Question

A black and a red die are rolled simultaneously. The probability of obtaining a sum greater than 9, given that the black die resulted in a 5 is

• A. 1/2
• B. 1
• C. 2/3
• D. 1/3

Hint:

For "given that" problems involving dice, cards, or coins, it's often easiest to work with the reduced sample space. Simply list all the outcomes that are possible given the condition, and then count how many of those satisfy the event you're interested in.

Answer 1

The Correct Option is D

Step 1: Conceptualization: This scenario involves conditional probability.

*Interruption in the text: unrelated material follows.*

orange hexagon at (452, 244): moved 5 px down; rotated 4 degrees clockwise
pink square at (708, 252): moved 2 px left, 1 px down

Given information (the black die's outcome) narrows the sample space, requiring the calculation of another event's probability within this restricted space.

Step 2: Methodology: Define event A as "the sum exceeding 9" and event B as "the black die showing a 5". The objective is to compute P(A|B), the probability of A given B. The formula is $P(A|B) = \frac{P(A \cap B)}{P(B)}$. A simpler approach is to directly analyze the reduced sample space.

Step 3: Detailed Analysis: Employing the reduced sample space method, consider event B, "the black die resulted in a 5", as having occurred. The possible outcomes are restricted to those where the first die is a 5. The reduced sample space S' is: S' = {(5, 1), (5, 2), (5, 3), (5, 4), (5, 5), (5, 6)}. The total count of outcomes in S' is n(S') = 6.

Next, identify outcomes within S' that satisfy event A, "the sum is greater than 9". Sums for each outcome in S' are:


(5, 1): sum = 6

(5, 2): sum = 7

(5, 3): sum = 8

(5, 4): sum = 9 (not greater than 9)

(5, 5): sum = 10 (greater than 9)

(5, 6): sum = 11 (greater than 9)

Favorable outcomes are {(5, 5), (5, 6)}, totaling 2.

The probability is calculated as the ratio of favorable outcomes to the total outcomes in the reduced sample space.
\[ P(A|B) = \frac{\text{Number of favorable outcomes}}{\text{Total number of outcomes in reduced sample space}} = \frac{2}{6} = \frac{1}{3} \]

Step 4: Conclusion: The determined probability is $\frac{1{3}$}.